Although there is no cure, effective prevention, diagnosis, and treatment have transformed HIV into a manageable chronic health condition. People are now able to live long and healthy lives, but there is more to it than that. On the one hand, only the richer countries have benefited from these resources so far, while low-income countries have not been able to access them. On the other hand, statistics from the US and Europe attribute the highest proportion of new diagnoses to men who have sex with men. In the first case, the global unbalanced distribution of the burden is explained by lack of economic resources in the global south. In the second one, there are several risk factors that put gay and bisexual men at more risk everywhere: first, a high percentage of them already live with HIV; second, anal sex is the riskiest transmission route (when performed unprotected); and, third, homophobia, stigma and discrimination discourage HIV testing and care seeking.
The Vaccine Quest
When the HIV virus was first isolated in 1984, scientists all over the world started to look for a vaccine. They hoped that, because this was an epidemic, global coordinated efforts would allow for it to be developed in a few years. They were doubly wrong: the virus ended up being especially good at evading the immune system, and the richer countries lost interest in having a vaccine when the sense of emergency was lost after they managed to control spread in the majority groups. In the last 37 years, only one HIV vaccine has proven efficacy in a phase III clinical trial, and it was never licensed due to the low 31% efficacy.

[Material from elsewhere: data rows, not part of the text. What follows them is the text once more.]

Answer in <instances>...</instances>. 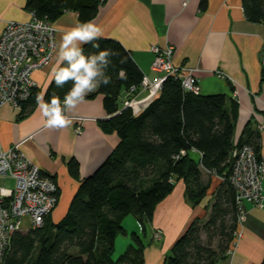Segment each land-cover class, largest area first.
Instances as JSON below:
<instances>
[{
    "label": "trees",
    "instance_id": "trees-1",
    "mask_svg": "<svg viewBox=\"0 0 264 264\" xmlns=\"http://www.w3.org/2000/svg\"><path fill=\"white\" fill-rule=\"evenodd\" d=\"M105 0H26L25 9L36 17L55 22L65 12L77 13L79 23L91 21ZM206 0H202L204 8ZM246 18L264 25V0H242ZM101 49L117 53L111 57L106 75L108 86L101 85L103 108L108 116L99 121L104 132H115L117 145L87 177L80 179L66 213L54 222L49 214L41 227L17 231L2 264H144V242L136 233L132 244L113 259L115 239L124 232L123 219L133 215L142 230L153 217L157 204L182 179L189 201L198 204L206 195L209 181L202 171L222 177L214 192L206 220L195 218L176 239L163 264H215L225 258L237 231L239 208L228 176L232 152L249 145L261 155L258 129L246 127L234 143L237 104L227 105L224 94H192L171 76L141 110L122 108L120 97L138 87L142 73L118 41L101 38ZM85 54L98 51L83 45ZM125 61L121 63V61ZM125 70V78L119 71ZM72 87L69 81L57 87L51 79L43 96L59 97L61 104ZM40 90L34 87L22 103L21 115L36 104ZM93 94L88 97H92ZM198 156V157H196ZM73 177L78 176L75 159L67 163ZM260 264H264V257Z\"/></svg>",
    "mask_w": 264,
    "mask_h": 264
},
{
    "label": "crops",
    "instance_id": "crops-1",
    "mask_svg": "<svg viewBox=\"0 0 264 264\" xmlns=\"http://www.w3.org/2000/svg\"><path fill=\"white\" fill-rule=\"evenodd\" d=\"M105 0L91 20L101 30L102 38L118 41L129 51L142 75L149 79L163 76L153 71V45L173 47L172 63L191 67L202 95L224 94L227 105L237 104L233 140L236 143L246 127L258 129L261 155L264 156V65L260 52L264 46V25L249 21L242 0ZM26 0H0V33L6 21H26L30 12ZM79 24L77 13L65 12L54 22L57 28L56 48L50 62L32 73L36 87L44 94L57 64V53L63 34ZM97 89L88 93L66 115L72 120L67 128L51 129L38 110L37 103L27 114L10 105L0 106V151L22 141L21 149L43 174L52 177L59 201L51 214L54 222L61 219L74 195L79 180L90 175L118 143L115 132H104L99 121L108 116L103 108V95ZM93 94L92 97H88ZM126 93L120 97L122 103ZM81 126L80 133L75 132ZM198 157V156H196ZM75 159L78 176L73 177L67 163ZM209 188L204 198L193 204L186 196L185 183L175 181L173 190L161 200L152 220L142 230L140 224L126 216L124 232L117 236L113 254H122L132 244L136 233L144 242V264H163L176 239L192 220H206L220 178L202 171ZM244 221L238 225L239 237L225 258L215 264H260L264 257V208L244 203ZM155 229L163 238H153ZM131 231V232H130ZM233 240V241H234ZM118 255V256H119ZM117 256V257H118ZM116 257V258H117Z\"/></svg>",
    "mask_w": 264,
    "mask_h": 264
},
{
    "label": "built area",
    "instance_id": "built-area-1",
    "mask_svg": "<svg viewBox=\"0 0 264 264\" xmlns=\"http://www.w3.org/2000/svg\"><path fill=\"white\" fill-rule=\"evenodd\" d=\"M187 0L183 1L186 4ZM57 28L53 22L36 17L30 12L26 21H6L0 33V106L10 105L21 111L36 83L32 73L47 65L56 48ZM151 69L163 76L149 79L142 75L138 87H131L122 101V108L135 112L145 107L161 89L163 79L171 76L186 92L198 95L201 89L191 67L172 63L171 45H153ZM264 65V46L260 52ZM81 126L76 127L80 133ZM22 141L0 151V264L17 231L41 227L59 201L55 180L34 165L21 149ZM223 180L222 177H219ZM8 180L12 185H8ZM235 191L239 208L237 225L245 219L244 203L264 208V156L258 157L249 145L236 147L232 152V166L228 176ZM154 239L161 238L156 230ZM240 233L236 231L235 237ZM234 237V238H235ZM235 246L233 241L229 251ZM227 253V254H228Z\"/></svg>",
    "mask_w": 264,
    "mask_h": 264
},
{
    "label": "clouds",
    "instance_id": "clouds-1",
    "mask_svg": "<svg viewBox=\"0 0 264 264\" xmlns=\"http://www.w3.org/2000/svg\"><path fill=\"white\" fill-rule=\"evenodd\" d=\"M101 38V30L93 21L81 22L63 34L57 53V64L51 76L57 87H63L69 81L72 82V87L65 94L63 104L57 96L49 101H45L42 95L37 96V107L46 120V127H69L72 120L66 115V111L74 110L88 93L101 85L108 86L111 83L106 69L111 64V57L117 53L110 49H101L98 43ZM85 44H90L98 51L86 55L83 48ZM118 75L121 79L125 78V70L121 68Z\"/></svg>",
    "mask_w": 264,
    "mask_h": 264
},
{
    "label": "rangeland",
    "instance_id": "rangeland-1",
    "mask_svg": "<svg viewBox=\"0 0 264 264\" xmlns=\"http://www.w3.org/2000/svg\"><path fill=\"white\" fill-rule=\"evenodd\" d=\"M75 132H76V128H75ZM7 184L10 186V185H12V181L11 180H8V182H7ZM263 185H264V183H263ZM259 209H262V208H259ZM128 217H130V219L132 218L133 219V216L132 215H128ZM156 230H158V229H155V231ZM159 230H161V229H159ZM154 231V233H156ZM162 231V230H161ZM131 232V231H130ZM154 233H153V235H154ZM162 236H161V238H159V239H154V240H156V241H160L162 238H163V231H162V234H161ZM154 238V237H153ZM119 254H113L112 256H113V259H116V257L118 256Z\"/></svg>",
    "mask_w": 264,
    "mask_h": 264
}]
</instances>
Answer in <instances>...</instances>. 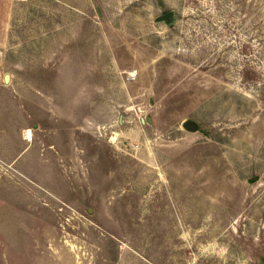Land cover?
<instances>
[{
  "label": "rangeland",
  "instance_id": "obj_1",
  "mask_svg": "<svg viewBox=\"0 0 264 264\" xmlns=\"http://www.w3.org/2000/svg\"><path fill=\"white\" fill-rule=\"evenodd\" d=\"M0 264H264V0H0Z\"/></svg>",
  "mask_w": 264,
  "mask_h": 264
},
{
  "label": "water",
  "instance_id": "obj_2",
  "mask_svg": "<svg viewBox=\"0 0 264 264\" xmlns=\"http://www.w3.org/2000/svg\"><path fill=\"white\" fill-rule=\"evenodd\" d=\"M159 20H167V21H170L173 19V11L170 10V11H167L165 12L164 14L160 15L158 17ZM7 79H8V76H7ZM184 127L189 129V130H192V131H195L198 129L197 125H195L192 121L190 120H186L184 121L183 123Z\"/></svg>",
  "mask_w": 264,
  "mask_h": 264
}]
</instances>
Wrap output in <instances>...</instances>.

Coming back to the good news, there are reasons to hope for a vaccine that could potentially dissolve the inequity around HIV and its stigma. In fact, the novel technology behind this vaccine candidate- called germline targeting- could hypothetically open a new chapter in vaccinology and be applied to develop vaccines for malaria, zika or dengue. The targeted immune response was detected in 97% of participants who received the vaccine in the phase I trial and, although there is still a long way to go, Moderna has partnered with the developers to start working on an mRNA-based vaccine like the one recently developed for COVID-19.
In the best-case scenario, lessons learned from the COVID-19 pandemic overcome its potentially devastating effects on HIV patients. The global health community has realized how quickly a necessary drug can be developed and how, in the control of infectious diseases, nobody is safe until everyone is safe. Nevertheless, we must be cautiously hopeful because as long as the HIV epidemic doesn’t get the prioritization and resources it needs, there is no way the vaccine will become a reality. Furthermore, as long as people are systematically stigmatized and marginalized due to where they were born or who they choose to love, the HIV pandemic will continue to be neglected.